Sie ist in Top Zustand alle Tasten funktionieren, Display zeigt alles normal an und auch keine Verschleis sozusagen ..
Bei Intresse folgen natürlich auch Fotos 

Preis : 65 Euro VHB

Liebe grüße


----------



## golani79 (18. Dezember 2010)

Ich will ja nichts sagen - aber derzeit bekommt man ne neue G15 refresh bei Amazon um 59,40


----------



## x3blackkillx3 (18. Dezember 2010)

Ich will ja auch nichts sagen aber lies dir mal die Regeln durch für das Forum und 2. steht da auch VHB drinne!!


----------



## firewalker2k (18. Dezember 2010)

Er meint es doch nur gut.. Warum sollte ich denn z.B. mit dir verhandeln wollen, wenn ich sie neu auch günstiger bekomme. Da lohnt doch der Zeitaufwand nicht


----------



## golani79 (18. Dezember 2010)

Na ja, erstens kann ich lesen und zweitens bin ich einfach der Meinung, auch wenn VHB dasteht, dass man den Preis für einen gebrauchten Artikel, nicht über den eines neuwertigen ansetzen soll wenn man was verkaufen will.

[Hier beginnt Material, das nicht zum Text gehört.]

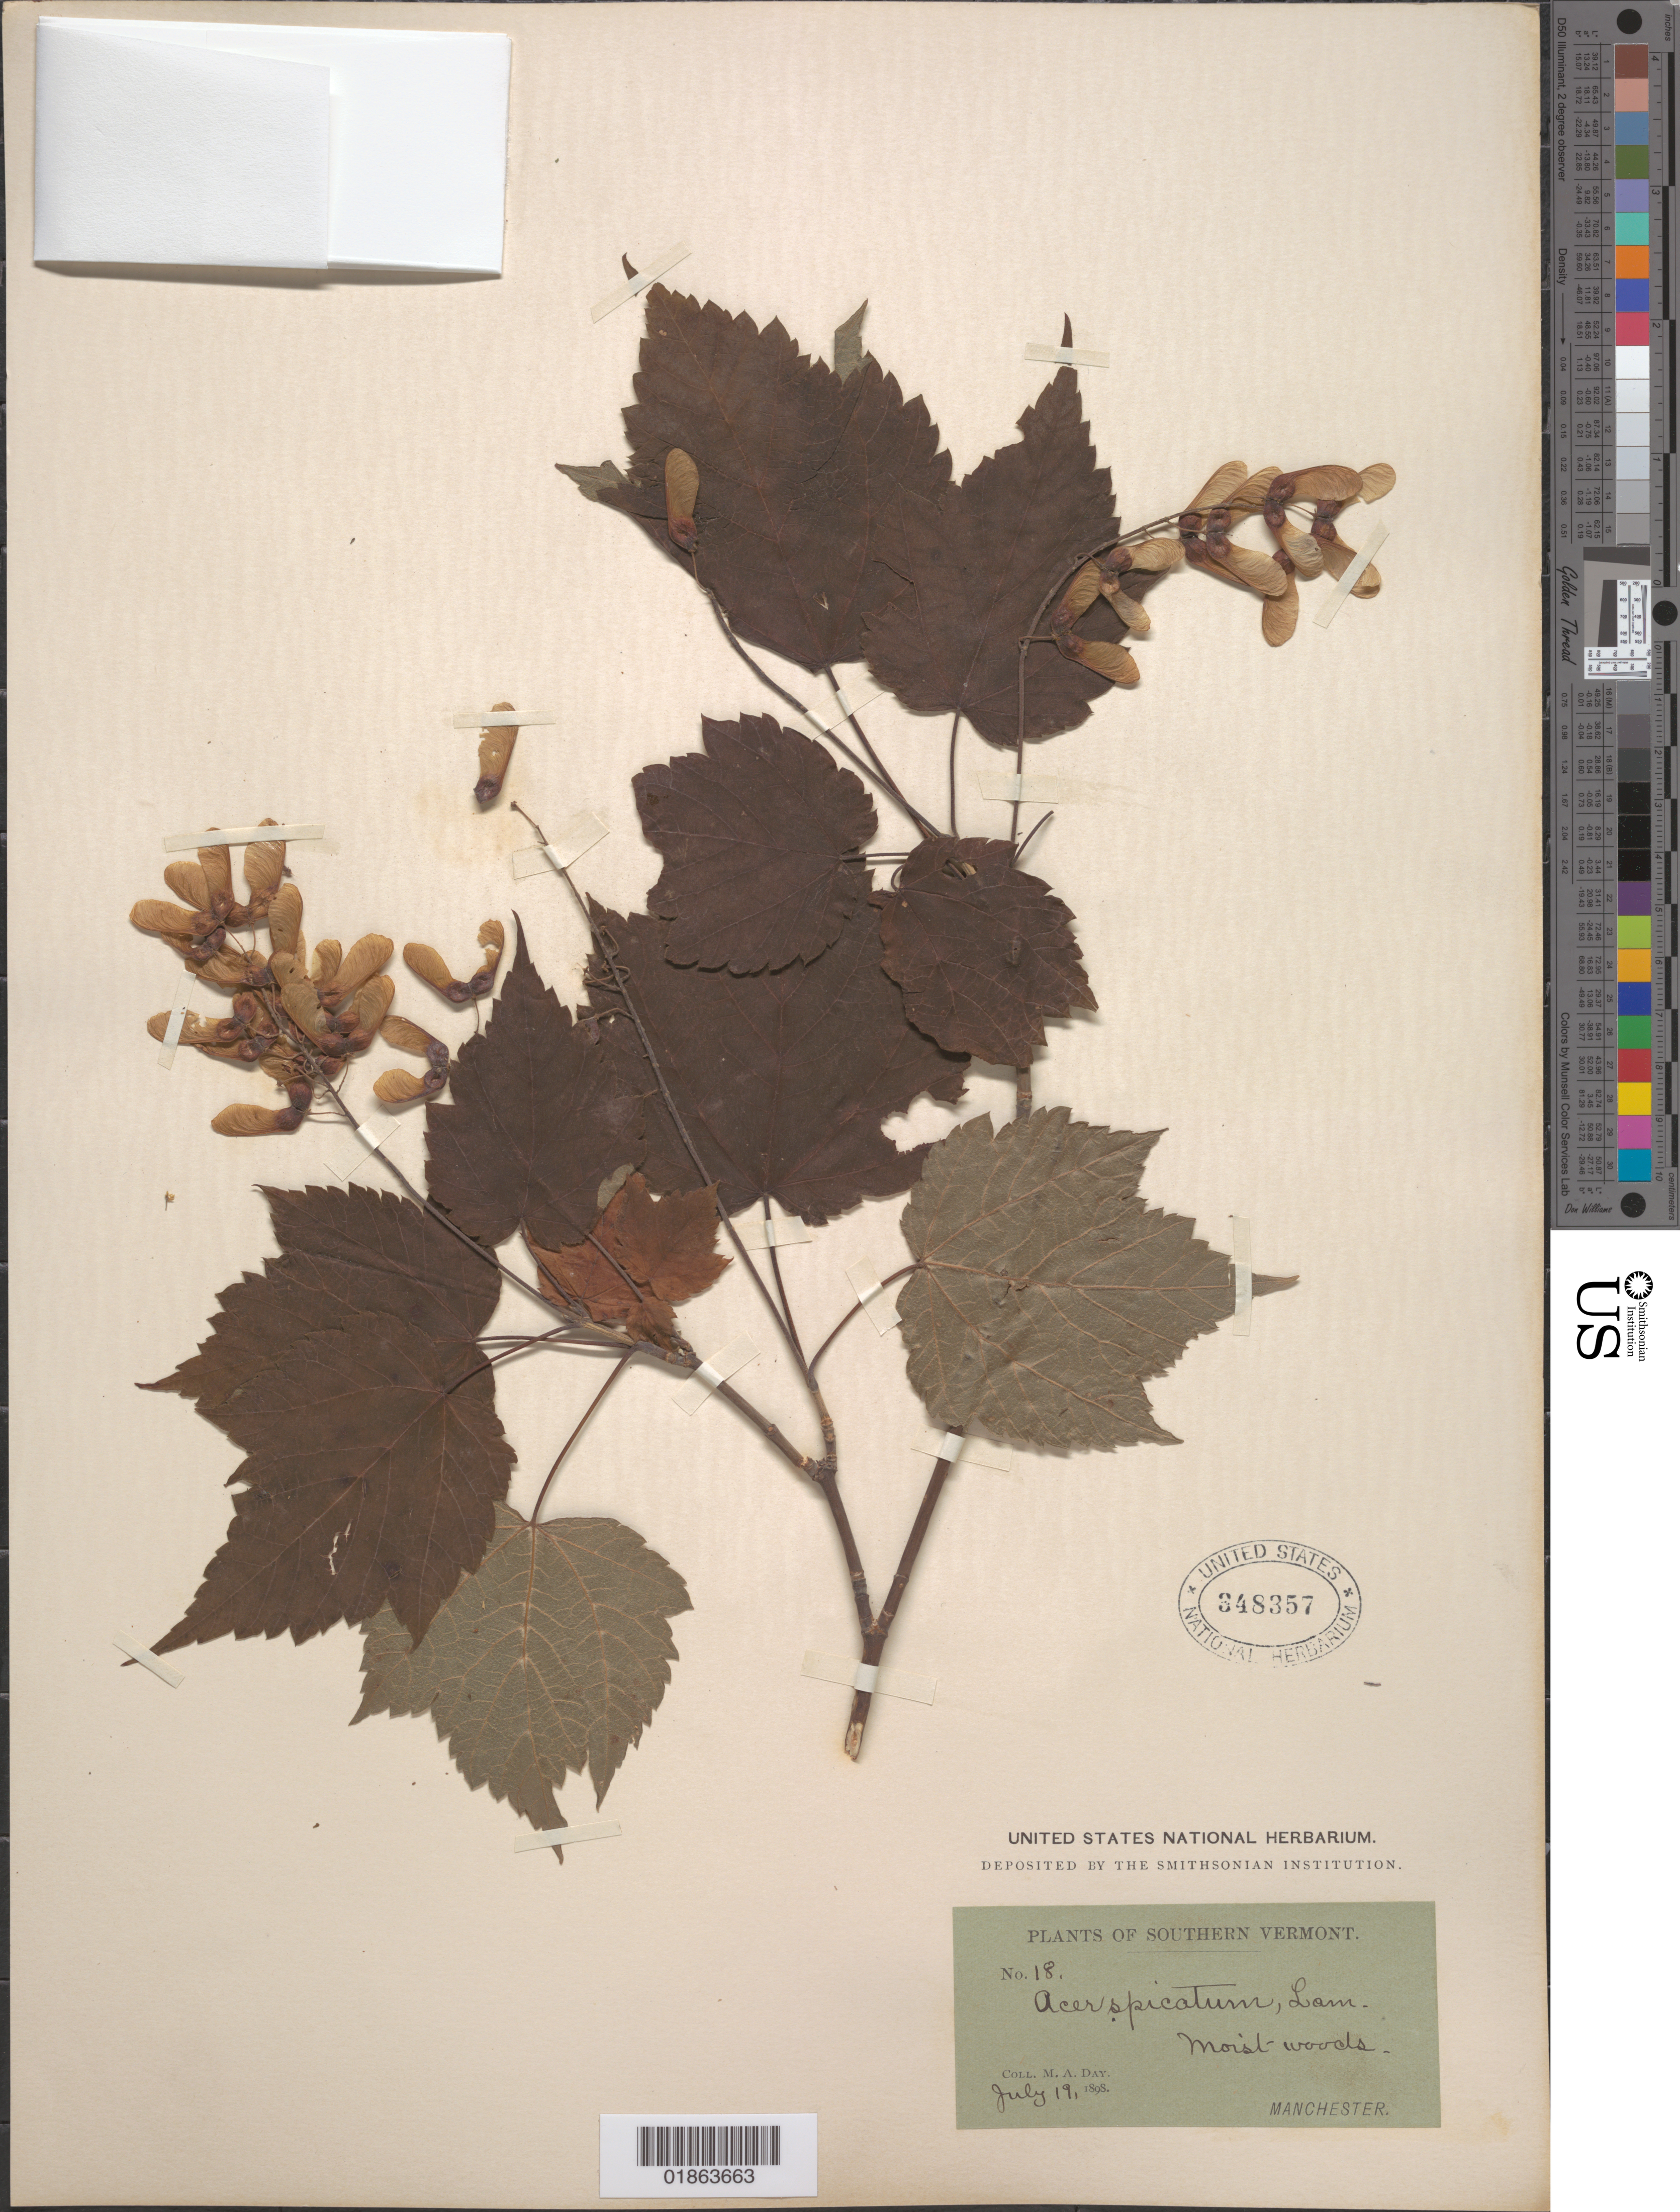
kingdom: Plantae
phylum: Tracheophyta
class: Magnoliopsida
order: Sapindales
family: Sapindaceae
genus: Acer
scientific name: Acer spicatum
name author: Lam.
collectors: M. Day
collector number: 18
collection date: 1898-07-19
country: United States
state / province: Vermont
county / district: Bennington County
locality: Manchester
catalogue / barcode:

Zusätzlich wären noch ein paar Infos (Alter, besteht noch Garantie, etc. ) für etwaige Interessenten ganz nett.

Aber ist ja eh deine freie Entscheidung - war nur ein Hinweis ...


----------



## x3blackkillx3 (9. März 2011)

Preisupdate : 40 Euro + Versand. VHB


Die Tastatur ist jetzt bald ein Jahr alt (Ostern) es besteht deswegen noch mehr als ein Jahr Garantie.
Bei Anfrage lade ich gerne Fotos hoch.


----------



## x3blackkillx3 (19. April 2011)

Preisupdate : 30 Euro + Versand


----------



## x3blackkillx3 (25. Juni 2011)

pusheen


----------